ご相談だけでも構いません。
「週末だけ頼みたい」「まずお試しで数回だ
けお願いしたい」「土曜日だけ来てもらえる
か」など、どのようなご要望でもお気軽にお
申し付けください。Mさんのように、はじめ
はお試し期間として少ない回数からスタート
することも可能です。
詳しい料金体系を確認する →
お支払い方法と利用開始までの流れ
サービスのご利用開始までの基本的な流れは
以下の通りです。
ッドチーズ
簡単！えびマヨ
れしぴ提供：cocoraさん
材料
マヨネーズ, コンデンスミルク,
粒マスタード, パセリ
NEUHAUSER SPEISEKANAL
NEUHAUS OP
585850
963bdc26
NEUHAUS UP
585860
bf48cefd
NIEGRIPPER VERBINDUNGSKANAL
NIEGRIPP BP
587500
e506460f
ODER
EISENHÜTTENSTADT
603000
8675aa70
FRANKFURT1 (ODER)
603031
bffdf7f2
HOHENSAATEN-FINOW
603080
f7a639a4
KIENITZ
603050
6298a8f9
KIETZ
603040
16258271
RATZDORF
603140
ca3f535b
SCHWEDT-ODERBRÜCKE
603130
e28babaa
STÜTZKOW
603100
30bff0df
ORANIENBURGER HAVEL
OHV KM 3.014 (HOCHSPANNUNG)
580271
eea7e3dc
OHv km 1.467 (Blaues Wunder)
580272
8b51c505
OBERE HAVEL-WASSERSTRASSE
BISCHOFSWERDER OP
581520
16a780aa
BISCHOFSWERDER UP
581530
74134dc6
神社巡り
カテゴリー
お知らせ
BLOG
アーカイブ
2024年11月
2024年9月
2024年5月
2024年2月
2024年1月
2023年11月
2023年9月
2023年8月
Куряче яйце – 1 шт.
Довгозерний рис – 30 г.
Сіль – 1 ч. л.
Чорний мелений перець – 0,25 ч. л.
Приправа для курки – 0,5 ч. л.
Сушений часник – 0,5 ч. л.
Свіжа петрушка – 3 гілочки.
═══
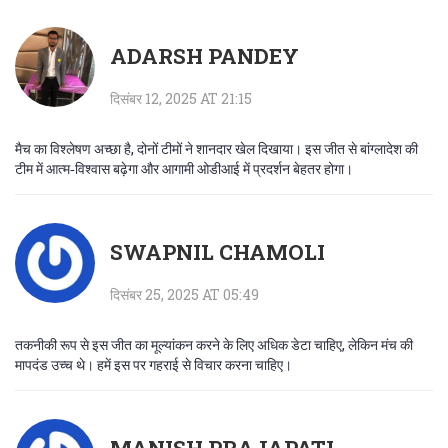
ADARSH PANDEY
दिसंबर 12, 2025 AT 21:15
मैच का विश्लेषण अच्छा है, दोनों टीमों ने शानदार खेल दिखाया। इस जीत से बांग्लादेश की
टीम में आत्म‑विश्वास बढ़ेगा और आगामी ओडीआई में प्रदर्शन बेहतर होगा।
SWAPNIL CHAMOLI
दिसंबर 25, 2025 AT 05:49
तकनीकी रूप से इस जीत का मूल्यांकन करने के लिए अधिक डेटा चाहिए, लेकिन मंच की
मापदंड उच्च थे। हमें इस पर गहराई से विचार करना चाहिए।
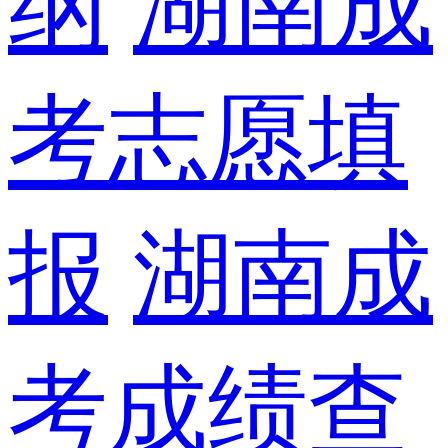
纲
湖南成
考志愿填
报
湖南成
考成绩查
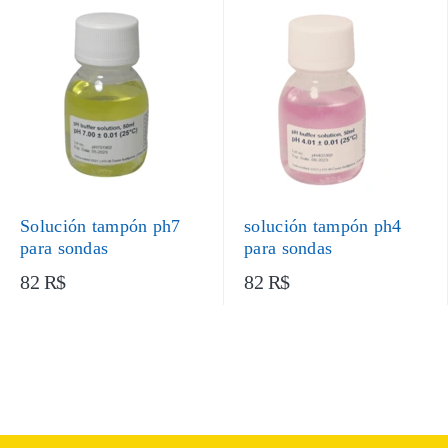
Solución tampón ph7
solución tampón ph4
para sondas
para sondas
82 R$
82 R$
═══
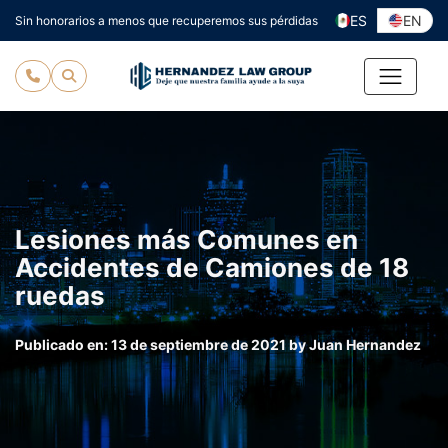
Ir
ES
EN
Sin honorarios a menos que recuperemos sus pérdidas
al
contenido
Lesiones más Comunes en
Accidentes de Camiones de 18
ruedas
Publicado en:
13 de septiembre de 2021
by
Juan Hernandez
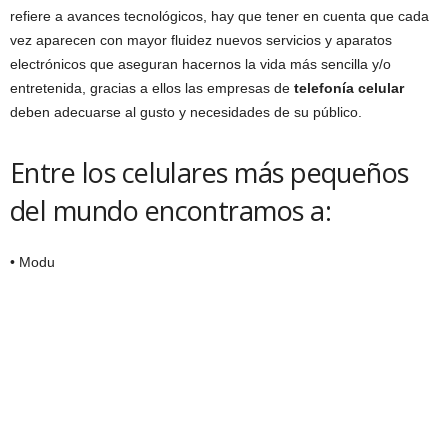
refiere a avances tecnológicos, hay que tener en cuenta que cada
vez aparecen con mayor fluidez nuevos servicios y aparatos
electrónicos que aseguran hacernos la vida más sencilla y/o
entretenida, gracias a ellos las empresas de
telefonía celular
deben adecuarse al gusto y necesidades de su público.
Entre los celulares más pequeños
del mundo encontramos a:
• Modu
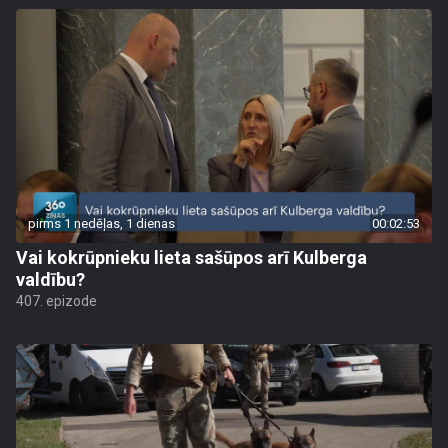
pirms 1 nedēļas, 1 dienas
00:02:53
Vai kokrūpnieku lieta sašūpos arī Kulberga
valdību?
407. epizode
═══
Within the material above, the line with "ご相談だけでも構いません。" opens the range and the line with "Свіжа петрушка – 3 гілочки." closes it; reproduce that range word for word.

EXPECTED ANSWER:
ご相談だけでも構いません。
「週末だけ頼みたい」「まずお試しで数回だ
けお願いしたい」「土曜日だけ来てもらえる
か」など、どのようなご要望でもお気軽にお
申し付けください。Mさんのように、はじめ
はお試し期間として少ない回数からスタート
することも可能です。
詳しい料金体系を確認する →
お支払い方法と利用開始までの流れ
サービスのご利用開始までの基本的な流れは
以下の通りです。
ッドチーズ
簡単！えびマヨ
れしぴ提供：cocoraさん
材料
マヨネーズ, コンデンスミルク,
粒マスタード, パセリ
NEUHAUSER SPEISEKANAL
NEUHAUS OP
585850
963bdc26
NEUHAUS UP
585860
bf48cefd
NIEGRIPPER VERBINDUNGSKANAL
NIEGRIPP BP
587500
e506460f
ODER
EISENHÜTTENSTADT
603000
8675aa70
FRANKFURT1 (ODER)
603031
bffdf7f2
HOHENSAATEN-FINOW
603080
f7a639a4
KIENITZ
603050
6298a8f9
KIETZ
603040
16258271
RATZDORF
603140
ca3f535b
SCHWEDT-ODERBRÜCKE
603130
e28babaa
STÜTZKOW
603100
30bff0df
ORANIENBURGER HAVEL
OHV KM 3.014 (HOCHSPANNUNG)
580271
eea7e3dc
OHv km 1.467 (Blaues Wunder)
580272
8b51c505
OBERE HAVEL-WASSERSTRASSE
BISCHOFSWERDER OP
581520
16a780aa
BISCHOFSWERDER UP
581530
74134dc6
神社巡り
カテゴリー
お知らせ
BLOG
アーカイブ
2024年11月
2024年9月
2024年5月
2024年2月
2024年1月
2023年11月
2023年9月
2023年8月
Куряче яйце – 1 шт.
Довгозерний рис – 30 г.
Сіль – 1 ч. л.
Чорний мелений перець – 0,25 ч. л.
Приправа для курки – 0,5 ч. л.
Сушений часник – 0,5 ч. л.
Свіжа петрушка – 3 гілочки.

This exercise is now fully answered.